Now imagine that someone opens a Monday-Friday, no evenings, weekends or holidays physical therapy center down the block from your hospital which sees only the least sick and least intensive patients. But, thanks to CPT codes, they get paid the same for their services that you do for your much more robust and higher overhead PT department.
So, you go to your local legislature and get permission to charge a ‘facility fee’ to cover the cost of maintaining a higher intensity PT system in a high overhead facility. So far, so good.
But now, some bean counter realizes that the law was carelessly written. Any medical service provided by the parent organization can charge a facility fee. It isn;t long before it seems wise to do two things: decentralize and move less sick outpatients to less expensive facilities, and acquire outpatient practices.

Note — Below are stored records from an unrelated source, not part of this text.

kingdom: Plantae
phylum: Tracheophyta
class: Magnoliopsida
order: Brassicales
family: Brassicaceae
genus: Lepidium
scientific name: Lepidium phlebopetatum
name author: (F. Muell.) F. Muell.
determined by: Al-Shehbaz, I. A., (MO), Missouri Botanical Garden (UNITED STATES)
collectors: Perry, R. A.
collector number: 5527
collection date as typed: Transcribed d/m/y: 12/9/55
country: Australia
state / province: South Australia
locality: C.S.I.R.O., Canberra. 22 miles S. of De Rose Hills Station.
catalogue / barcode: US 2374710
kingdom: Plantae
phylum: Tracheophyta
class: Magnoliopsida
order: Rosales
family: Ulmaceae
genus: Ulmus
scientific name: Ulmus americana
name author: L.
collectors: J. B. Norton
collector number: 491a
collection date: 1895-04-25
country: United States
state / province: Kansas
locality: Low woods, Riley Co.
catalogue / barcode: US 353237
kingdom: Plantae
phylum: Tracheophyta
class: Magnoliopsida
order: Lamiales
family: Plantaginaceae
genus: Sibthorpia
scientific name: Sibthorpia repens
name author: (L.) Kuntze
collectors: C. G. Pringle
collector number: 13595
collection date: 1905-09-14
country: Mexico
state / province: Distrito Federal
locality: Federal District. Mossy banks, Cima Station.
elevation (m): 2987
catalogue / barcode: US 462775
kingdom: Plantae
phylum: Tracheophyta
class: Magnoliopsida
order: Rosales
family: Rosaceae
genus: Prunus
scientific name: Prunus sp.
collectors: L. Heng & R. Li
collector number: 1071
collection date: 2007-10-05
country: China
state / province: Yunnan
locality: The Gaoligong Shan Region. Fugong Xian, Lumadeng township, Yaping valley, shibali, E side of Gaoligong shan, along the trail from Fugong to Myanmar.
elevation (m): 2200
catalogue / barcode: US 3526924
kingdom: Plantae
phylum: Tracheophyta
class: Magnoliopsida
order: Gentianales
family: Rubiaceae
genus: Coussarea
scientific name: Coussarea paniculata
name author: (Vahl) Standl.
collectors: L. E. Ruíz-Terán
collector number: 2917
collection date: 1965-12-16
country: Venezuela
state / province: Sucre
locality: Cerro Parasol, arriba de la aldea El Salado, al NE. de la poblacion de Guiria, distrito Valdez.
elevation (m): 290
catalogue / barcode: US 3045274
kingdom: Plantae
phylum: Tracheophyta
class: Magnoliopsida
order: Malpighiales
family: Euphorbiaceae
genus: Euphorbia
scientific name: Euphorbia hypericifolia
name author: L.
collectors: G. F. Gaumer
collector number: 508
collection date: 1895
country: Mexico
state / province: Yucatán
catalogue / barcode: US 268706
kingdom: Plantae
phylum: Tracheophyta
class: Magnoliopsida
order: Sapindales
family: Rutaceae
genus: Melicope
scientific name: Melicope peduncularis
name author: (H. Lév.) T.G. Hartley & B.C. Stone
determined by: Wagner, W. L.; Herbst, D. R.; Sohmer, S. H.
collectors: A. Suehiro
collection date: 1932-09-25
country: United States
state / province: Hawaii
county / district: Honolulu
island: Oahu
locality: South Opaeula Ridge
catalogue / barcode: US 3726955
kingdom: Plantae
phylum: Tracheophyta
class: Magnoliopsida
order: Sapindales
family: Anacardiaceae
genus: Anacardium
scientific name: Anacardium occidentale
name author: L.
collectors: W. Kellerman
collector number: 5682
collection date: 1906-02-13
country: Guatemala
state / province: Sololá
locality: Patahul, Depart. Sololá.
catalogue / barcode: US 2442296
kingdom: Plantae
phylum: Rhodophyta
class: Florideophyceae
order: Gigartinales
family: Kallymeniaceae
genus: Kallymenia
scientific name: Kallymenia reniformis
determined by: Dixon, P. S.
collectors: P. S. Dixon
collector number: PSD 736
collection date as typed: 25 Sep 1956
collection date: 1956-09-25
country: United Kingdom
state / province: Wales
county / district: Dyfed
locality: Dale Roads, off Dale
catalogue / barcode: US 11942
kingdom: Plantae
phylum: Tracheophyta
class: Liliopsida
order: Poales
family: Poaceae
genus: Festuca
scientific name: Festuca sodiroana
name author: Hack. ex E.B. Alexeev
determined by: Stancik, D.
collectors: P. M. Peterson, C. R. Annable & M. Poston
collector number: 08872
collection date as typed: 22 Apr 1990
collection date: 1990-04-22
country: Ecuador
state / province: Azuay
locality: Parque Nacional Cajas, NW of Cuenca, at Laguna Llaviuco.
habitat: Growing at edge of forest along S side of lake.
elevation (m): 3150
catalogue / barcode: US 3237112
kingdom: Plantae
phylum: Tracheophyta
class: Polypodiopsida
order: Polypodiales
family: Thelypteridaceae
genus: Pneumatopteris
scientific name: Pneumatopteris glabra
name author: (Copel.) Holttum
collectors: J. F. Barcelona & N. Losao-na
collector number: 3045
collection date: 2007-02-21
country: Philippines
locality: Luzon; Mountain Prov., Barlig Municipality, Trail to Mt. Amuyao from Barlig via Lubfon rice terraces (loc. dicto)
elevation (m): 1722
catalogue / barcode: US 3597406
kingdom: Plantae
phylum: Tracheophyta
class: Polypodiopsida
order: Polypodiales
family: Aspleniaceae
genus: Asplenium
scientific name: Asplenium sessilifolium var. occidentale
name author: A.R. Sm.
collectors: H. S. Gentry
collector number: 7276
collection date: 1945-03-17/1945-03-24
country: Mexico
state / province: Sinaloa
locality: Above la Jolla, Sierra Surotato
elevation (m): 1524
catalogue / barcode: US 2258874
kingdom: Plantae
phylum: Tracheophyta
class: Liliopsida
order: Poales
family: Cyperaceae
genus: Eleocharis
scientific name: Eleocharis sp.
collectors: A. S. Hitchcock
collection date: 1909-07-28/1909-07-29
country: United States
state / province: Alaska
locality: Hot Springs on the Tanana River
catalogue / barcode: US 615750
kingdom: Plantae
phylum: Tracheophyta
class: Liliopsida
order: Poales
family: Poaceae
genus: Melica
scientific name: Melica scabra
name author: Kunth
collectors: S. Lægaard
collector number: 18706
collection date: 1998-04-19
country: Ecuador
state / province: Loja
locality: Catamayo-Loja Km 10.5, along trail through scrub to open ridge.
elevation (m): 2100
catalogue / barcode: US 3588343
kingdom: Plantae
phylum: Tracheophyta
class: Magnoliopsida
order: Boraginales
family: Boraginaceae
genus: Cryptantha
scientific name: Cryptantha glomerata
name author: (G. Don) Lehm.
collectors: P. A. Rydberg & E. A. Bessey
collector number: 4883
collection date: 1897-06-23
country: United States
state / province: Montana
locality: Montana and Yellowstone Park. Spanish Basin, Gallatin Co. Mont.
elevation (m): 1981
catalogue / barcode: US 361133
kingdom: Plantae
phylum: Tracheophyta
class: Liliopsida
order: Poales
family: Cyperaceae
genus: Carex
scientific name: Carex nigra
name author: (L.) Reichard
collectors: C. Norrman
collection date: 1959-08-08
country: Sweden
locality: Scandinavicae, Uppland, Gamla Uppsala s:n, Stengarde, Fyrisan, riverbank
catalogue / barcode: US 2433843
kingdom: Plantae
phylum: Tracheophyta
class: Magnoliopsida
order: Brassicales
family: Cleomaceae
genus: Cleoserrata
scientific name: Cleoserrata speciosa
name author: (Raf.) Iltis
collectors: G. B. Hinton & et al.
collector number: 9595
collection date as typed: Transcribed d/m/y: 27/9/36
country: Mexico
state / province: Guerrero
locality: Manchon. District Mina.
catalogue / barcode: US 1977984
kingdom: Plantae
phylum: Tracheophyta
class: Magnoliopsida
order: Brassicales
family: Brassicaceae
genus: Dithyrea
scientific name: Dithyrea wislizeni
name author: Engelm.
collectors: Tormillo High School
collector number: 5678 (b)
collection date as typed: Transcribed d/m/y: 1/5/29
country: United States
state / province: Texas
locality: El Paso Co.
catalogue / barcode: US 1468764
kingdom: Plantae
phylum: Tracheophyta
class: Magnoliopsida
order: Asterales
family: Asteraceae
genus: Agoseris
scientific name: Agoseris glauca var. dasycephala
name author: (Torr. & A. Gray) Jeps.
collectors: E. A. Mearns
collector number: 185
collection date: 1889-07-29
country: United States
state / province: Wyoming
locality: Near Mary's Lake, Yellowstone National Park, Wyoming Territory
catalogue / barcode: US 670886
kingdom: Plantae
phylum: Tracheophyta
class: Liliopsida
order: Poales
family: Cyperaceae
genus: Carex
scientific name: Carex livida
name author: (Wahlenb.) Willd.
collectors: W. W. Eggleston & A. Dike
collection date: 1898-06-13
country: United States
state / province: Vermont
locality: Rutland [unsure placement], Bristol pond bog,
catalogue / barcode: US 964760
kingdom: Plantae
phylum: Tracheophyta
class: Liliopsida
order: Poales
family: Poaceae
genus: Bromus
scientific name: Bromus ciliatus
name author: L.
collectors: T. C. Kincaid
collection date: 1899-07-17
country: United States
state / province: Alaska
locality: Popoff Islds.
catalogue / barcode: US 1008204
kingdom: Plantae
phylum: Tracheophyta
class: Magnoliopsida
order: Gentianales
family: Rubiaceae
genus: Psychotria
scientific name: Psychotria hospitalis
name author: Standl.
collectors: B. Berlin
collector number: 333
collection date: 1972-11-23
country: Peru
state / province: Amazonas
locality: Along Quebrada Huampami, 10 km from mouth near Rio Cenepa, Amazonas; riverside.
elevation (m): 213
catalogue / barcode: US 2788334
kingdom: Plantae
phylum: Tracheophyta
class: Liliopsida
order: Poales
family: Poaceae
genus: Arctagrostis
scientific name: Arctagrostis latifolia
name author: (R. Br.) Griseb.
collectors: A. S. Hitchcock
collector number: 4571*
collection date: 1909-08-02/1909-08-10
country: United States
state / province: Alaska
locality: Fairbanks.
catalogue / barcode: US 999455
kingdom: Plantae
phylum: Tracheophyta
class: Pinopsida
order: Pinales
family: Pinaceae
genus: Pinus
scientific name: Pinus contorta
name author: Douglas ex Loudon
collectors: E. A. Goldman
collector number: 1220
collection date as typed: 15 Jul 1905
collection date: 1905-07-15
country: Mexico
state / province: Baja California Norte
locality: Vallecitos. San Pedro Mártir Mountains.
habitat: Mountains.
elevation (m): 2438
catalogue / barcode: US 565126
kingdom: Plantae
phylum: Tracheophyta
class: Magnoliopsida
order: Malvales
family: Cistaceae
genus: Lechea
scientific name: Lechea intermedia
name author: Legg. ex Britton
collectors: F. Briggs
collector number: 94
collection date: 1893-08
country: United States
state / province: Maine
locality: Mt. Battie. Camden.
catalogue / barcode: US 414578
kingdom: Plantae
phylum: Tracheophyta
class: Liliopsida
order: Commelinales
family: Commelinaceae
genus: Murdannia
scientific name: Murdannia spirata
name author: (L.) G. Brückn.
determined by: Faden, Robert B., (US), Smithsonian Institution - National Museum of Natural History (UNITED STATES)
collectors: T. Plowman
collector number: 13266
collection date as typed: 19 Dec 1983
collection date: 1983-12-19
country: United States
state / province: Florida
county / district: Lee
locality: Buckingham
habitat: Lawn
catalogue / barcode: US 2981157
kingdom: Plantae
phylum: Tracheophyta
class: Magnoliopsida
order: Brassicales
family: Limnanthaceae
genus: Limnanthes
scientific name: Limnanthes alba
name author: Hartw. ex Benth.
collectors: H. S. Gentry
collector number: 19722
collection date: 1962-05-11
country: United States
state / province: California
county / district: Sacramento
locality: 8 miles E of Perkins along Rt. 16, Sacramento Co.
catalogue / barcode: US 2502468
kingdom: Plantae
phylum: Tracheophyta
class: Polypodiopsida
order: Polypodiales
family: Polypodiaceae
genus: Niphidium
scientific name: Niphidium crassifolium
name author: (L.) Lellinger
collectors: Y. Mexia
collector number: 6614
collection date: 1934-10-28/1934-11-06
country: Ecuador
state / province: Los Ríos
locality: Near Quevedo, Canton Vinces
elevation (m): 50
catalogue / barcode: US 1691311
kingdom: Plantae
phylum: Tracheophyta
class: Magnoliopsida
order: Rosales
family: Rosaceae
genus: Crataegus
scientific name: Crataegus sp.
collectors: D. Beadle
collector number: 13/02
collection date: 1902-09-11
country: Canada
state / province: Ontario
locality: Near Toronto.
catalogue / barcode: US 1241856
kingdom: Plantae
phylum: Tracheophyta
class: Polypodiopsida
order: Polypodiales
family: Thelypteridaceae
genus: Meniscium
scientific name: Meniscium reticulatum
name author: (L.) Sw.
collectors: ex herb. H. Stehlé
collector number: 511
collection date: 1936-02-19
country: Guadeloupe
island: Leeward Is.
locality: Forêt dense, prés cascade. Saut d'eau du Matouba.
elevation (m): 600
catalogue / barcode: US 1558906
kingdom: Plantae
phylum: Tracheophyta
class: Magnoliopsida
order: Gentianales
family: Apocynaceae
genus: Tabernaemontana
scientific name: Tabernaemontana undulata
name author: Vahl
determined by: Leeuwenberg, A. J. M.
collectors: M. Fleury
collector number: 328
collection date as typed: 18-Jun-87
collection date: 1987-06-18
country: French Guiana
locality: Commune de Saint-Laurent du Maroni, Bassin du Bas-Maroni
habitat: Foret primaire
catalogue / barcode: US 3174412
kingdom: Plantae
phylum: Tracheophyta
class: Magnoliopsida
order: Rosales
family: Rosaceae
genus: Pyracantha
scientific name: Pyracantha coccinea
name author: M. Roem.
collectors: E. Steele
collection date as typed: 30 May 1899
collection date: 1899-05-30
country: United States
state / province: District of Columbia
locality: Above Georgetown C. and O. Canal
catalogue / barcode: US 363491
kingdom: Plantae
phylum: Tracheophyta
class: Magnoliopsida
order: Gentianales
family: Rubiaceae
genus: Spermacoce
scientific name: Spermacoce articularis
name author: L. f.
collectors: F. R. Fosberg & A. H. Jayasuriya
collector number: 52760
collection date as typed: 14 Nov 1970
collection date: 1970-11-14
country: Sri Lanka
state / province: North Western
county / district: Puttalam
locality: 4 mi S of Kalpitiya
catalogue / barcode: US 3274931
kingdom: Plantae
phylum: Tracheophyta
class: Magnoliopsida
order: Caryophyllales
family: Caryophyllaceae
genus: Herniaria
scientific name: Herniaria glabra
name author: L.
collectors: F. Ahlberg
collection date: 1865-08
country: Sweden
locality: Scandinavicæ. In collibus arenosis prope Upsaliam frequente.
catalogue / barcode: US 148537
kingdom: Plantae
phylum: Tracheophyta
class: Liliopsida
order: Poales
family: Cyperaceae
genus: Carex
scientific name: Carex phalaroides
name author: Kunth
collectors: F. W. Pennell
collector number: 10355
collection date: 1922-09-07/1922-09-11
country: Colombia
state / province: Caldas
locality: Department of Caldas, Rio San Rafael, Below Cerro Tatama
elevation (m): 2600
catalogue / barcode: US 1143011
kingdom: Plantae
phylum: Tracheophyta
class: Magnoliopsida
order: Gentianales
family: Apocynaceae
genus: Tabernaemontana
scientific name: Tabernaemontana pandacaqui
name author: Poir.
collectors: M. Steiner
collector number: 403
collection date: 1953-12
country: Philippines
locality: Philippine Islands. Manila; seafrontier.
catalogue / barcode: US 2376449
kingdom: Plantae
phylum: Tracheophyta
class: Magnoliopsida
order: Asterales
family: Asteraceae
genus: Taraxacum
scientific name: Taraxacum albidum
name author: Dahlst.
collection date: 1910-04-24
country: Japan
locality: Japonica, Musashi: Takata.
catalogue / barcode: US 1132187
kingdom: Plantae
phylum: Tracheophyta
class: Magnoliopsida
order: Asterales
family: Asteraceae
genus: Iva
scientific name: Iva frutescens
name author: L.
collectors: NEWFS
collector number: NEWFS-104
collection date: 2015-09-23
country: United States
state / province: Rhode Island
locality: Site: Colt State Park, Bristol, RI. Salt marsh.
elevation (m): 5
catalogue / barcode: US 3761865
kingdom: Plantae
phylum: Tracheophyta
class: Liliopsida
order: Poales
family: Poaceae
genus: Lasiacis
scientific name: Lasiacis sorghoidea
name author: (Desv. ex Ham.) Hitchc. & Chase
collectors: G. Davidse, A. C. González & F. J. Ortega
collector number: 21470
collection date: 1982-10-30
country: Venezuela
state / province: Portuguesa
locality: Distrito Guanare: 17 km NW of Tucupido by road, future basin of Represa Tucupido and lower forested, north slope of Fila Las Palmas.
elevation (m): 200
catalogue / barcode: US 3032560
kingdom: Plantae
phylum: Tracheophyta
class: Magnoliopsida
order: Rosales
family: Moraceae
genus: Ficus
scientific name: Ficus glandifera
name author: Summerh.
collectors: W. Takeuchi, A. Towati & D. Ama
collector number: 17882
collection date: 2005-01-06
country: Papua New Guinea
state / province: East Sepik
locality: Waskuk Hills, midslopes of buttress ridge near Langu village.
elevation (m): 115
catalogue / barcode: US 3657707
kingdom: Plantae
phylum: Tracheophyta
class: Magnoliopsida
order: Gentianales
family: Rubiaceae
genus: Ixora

Voila. The law of unintended consequences.
When our practice was acquired y the local medical center, patients were suddenly charged a facility fee that was not always covered by insurance (if they had no insurance or a high deductible). The medical center liked to explain that it covered the enhanced service they received because our practice was now a part of a big and complex system. Patients saw through that, pointing out that the big and complex medical center provided no increased service at the point of primary care – and often seemed to impair quality and convenience.
It’s about damn time this issue got some attention and legislative redress.